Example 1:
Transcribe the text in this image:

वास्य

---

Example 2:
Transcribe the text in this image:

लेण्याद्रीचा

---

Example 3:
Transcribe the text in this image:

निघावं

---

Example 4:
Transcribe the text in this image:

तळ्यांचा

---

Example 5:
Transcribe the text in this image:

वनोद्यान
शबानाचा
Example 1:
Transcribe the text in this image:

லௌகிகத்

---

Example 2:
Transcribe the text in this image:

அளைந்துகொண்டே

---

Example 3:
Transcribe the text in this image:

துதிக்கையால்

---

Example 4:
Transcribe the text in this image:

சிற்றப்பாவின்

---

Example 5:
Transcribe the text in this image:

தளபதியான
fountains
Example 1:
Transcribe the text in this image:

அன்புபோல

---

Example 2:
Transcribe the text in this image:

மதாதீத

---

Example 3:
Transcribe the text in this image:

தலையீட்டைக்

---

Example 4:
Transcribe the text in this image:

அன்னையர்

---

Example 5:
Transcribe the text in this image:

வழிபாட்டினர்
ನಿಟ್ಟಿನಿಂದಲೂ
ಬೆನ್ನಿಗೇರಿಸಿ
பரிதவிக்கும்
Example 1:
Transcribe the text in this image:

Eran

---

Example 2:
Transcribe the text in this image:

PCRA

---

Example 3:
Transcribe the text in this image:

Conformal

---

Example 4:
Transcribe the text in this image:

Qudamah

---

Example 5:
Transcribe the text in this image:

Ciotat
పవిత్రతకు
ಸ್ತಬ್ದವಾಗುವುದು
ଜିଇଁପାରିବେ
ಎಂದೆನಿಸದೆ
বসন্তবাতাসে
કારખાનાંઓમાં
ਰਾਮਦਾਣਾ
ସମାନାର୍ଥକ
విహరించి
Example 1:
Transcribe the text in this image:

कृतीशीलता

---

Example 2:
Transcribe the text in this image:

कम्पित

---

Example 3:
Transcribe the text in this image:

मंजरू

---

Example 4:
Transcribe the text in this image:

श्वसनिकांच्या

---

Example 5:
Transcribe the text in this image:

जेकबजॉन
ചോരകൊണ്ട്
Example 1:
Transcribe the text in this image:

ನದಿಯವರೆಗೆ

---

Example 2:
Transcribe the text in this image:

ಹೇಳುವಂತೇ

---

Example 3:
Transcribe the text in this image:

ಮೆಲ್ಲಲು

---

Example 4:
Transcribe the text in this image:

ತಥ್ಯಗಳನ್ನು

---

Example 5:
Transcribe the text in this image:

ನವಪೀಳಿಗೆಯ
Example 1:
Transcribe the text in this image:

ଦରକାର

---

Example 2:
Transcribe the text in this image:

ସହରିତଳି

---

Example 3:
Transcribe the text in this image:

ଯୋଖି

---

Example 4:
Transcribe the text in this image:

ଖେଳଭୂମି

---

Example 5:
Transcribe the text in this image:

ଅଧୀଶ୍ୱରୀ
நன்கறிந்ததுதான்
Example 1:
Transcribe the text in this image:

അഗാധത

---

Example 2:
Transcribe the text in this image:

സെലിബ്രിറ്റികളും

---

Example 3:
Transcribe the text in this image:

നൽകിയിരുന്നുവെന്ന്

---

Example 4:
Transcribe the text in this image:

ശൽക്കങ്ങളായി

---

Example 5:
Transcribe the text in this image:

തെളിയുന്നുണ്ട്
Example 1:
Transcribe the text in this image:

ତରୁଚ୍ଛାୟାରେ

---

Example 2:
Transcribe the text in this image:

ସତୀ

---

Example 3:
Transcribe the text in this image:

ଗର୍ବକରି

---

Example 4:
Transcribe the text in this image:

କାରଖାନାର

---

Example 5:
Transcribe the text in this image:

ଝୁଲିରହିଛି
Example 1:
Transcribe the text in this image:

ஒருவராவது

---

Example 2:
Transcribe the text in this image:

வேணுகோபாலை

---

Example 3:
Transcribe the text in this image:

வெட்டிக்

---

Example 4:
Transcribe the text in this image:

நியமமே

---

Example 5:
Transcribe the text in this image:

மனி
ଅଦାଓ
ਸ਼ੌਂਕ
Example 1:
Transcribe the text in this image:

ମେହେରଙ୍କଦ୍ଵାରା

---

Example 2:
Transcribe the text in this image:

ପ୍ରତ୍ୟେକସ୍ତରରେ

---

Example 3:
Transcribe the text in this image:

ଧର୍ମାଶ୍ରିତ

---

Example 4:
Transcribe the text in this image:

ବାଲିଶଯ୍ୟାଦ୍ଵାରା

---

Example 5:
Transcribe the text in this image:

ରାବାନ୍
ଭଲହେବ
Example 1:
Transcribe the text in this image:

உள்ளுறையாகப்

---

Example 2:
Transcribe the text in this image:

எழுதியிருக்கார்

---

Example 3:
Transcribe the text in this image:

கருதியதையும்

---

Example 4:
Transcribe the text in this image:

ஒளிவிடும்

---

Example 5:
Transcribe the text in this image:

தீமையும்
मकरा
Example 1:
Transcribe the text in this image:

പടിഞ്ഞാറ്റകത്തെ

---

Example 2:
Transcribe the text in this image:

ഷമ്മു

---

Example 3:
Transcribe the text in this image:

────

- [INSTRUCTIONS TO FOLLOW]: Reprint every entry exactly.

- [EXERCISE RESULT]:
Example 1:
Transcribe the text in this image:

वास्य

---

Example 2:
Transcribe the text in this image:

लेण्याद्रीचा

---

Example 3:
Transcribe the text in this image:

निघावं

---

Example 4:
Transcribe the text in this image:

तळ्यांचा

---

Example 5:
Transcribe the text in this image:

वनोद्यान
शबानाचा
Example 1:
Transcribe the text in this image:

லௌகிகத்

---

Example 2:
Transcribe the text in this image:

அளைந்துகொண்டே

---

Example 3:
Transcribe the text in this image:

துதிக்கையால்

---

Example 4:
Transcribe the text in this image:

சிற்றப்பாவின்

---

Example 5:
Transcribe the text in this image:

தளபதியான
fountains
Example 1:
Transcribe the text in this image:

அன்புபோல

---

Example 2:
Transcribe the text in this image:

மதாதீத

---

Example 3:
Transcribe the text in this image:

தலையீட்டைக்

---

Example 4:
Transcribe the text in this image:

அன்னையர்

---

Example 5:
Transcribe the text in this image:

வழிபாட்டினர்
ನಿಟ್ಟಿನಿಂದಲೂ
ಬೆನ್ನಿಗೇರಿಸಿ
பரிதவிக்கும்
Example 1:
Transcribe the text in this image:

Eran

---

Example 2:
Transcribe the text in this image:

PCRA

---

Example 3:
Transcribe the text in this image:

Conformal

---

Example 4:
Transcribe the text in this image:

Qudamah

---

Example 5:
Transcribe the text in this image:

Ciotat
పవిత్రతకు
ಸ್ತಬ್ದವಾಗುವುದು
ଜିଇଁପାରିବେ
ಎಂದೆನಿಸದೆ
বসন্তবাতাসে
કારખાનાંઓમાં
ਰਾਮਦਾਣਾ
ସମାନାର୍ଥକ
విహరించి
Example 1:
Transcribe the text in this image:

कृतीशीलता

---

Example 2:
Transcribe the text in this image:

कम्पित

---

Example 3:
Transcribe the text in this image:

मंजरू

---

Example 4:
Transcribe the text in this image:

श्वसनिकांच्या

---

Example 5:
Transcribe the text in this image:

जेकबजॉन
ചോരകൊണ്ട്
Example 1:
Transcribe the text in this image:

ನದಿಯವರೆಗೆ

---

Example 2:
Transcribe the text in this image:

ಹೇಳುವಂತೇ

---

Example 3:
Transcribe the text in this image:

ಮೆಲ್ಲಲು

---

Example 4:
Transcribe the text in this image:

ತಥ್ಯಗಳನ್ನು

---

Example 5:
Transcribe the text in this image:

ನವಪೀಳಿಗೆಯ
Example 1:
Transcribe the text in this image:

ଦରକାର

---

Example 2:
Transcribe the text in this image:

ସହରିତଳି

---

Example 3:
Transcribe the text in this image:

ଯୋଖି

---

Example 4:
Transcribe the text in this image:

ଖେଳଭୂମି

---

Example 5:
Transcribe the text in this image:

ଅଧୀଶ୍ୱରୀ
நன்கறிந்ததுதான்
Example 1:
Transcribe the text in this image:

അഗാധത

---

Example 2:
Transcribe the text in this image:

സെലിബ്രിറ്റികളും

---

Example 3:
Transcribe the text in this image:

നൽകിയിരുന്നുവെന്ന്

---

Example 4:
Transcribe the text in this image:

ശൽക്കങ്ങളായി

---

Example 5:
Transcribe the text in this image:

തെളിയുന്നുണ്ട്
Example 1:
Transcribe the text in this image:

ତରୁଚ୍ଛାୟାରେ

---

Example 2:
Transcribe the text in this image:

ସତୀ

---

Example 3:
Transcribe the text in this image:

ଗର୍ବକରି

---

Example 4:
Transcribe the text in this image:

କାରଖାନାର

---

Example 5:
Transcribe the text in this image:

ଝୁଲିରହିଛି
Example 1:
Transcribe the text in this image:

ஒருவராவது

---

Example 2:
Transcribe the text in this image:

வேணுகோபாலை

---

Example 3:
Transcribe the text in this image:

வெட்டிக்

---

Example 4:
Transcribe the text in this image:

நியமமே

---

Example 5:
Transcribe the text in this image:

மனி
ଅଦାଓ
ਸ਼ੌਂਕ
Example 1:
Transcribe the text in this image:

ମେହେରଙ୍କଦ୍ଵାରା

---

Example 2:
Transcribe the text in this image:

ପ୍ରତ୍ୟେକସ୍ତରରେ

---

Example 3:
Transcribe the text in this image:

ଧର୍ମାଶ୍ରିତ

---

Example 4:
Transcribe the text in this image:

ବାଲିଶଯ୍ୟାଦ୍ଵାରା

---

Example 5:
Transcribe the text in this image:

ରାବାନ୍
ଭଲହେବ
Example 1:
Transcribe the text in this image:

உள்ளுறையாகப்

---

Example 2:
Transcribe the text in this image:

எழுதியிருக்கார்

---

Example 3:
Transcribe the text in this image:

கருதியதையும்

---

Example 4:
Transcribe the text in this image:

ஒளிவிடும்

---

Example 5:
Transcribe the text in this image:

தீமையும்
मकरा
Example 1:
Transcribe the text in this image:

പടിഞ്ഞാറ്റകത്തെ

---

Example 2:
Transcribe the text in this image:

ഷമ്മു

---

Example 3:
Transcribe the text in this image:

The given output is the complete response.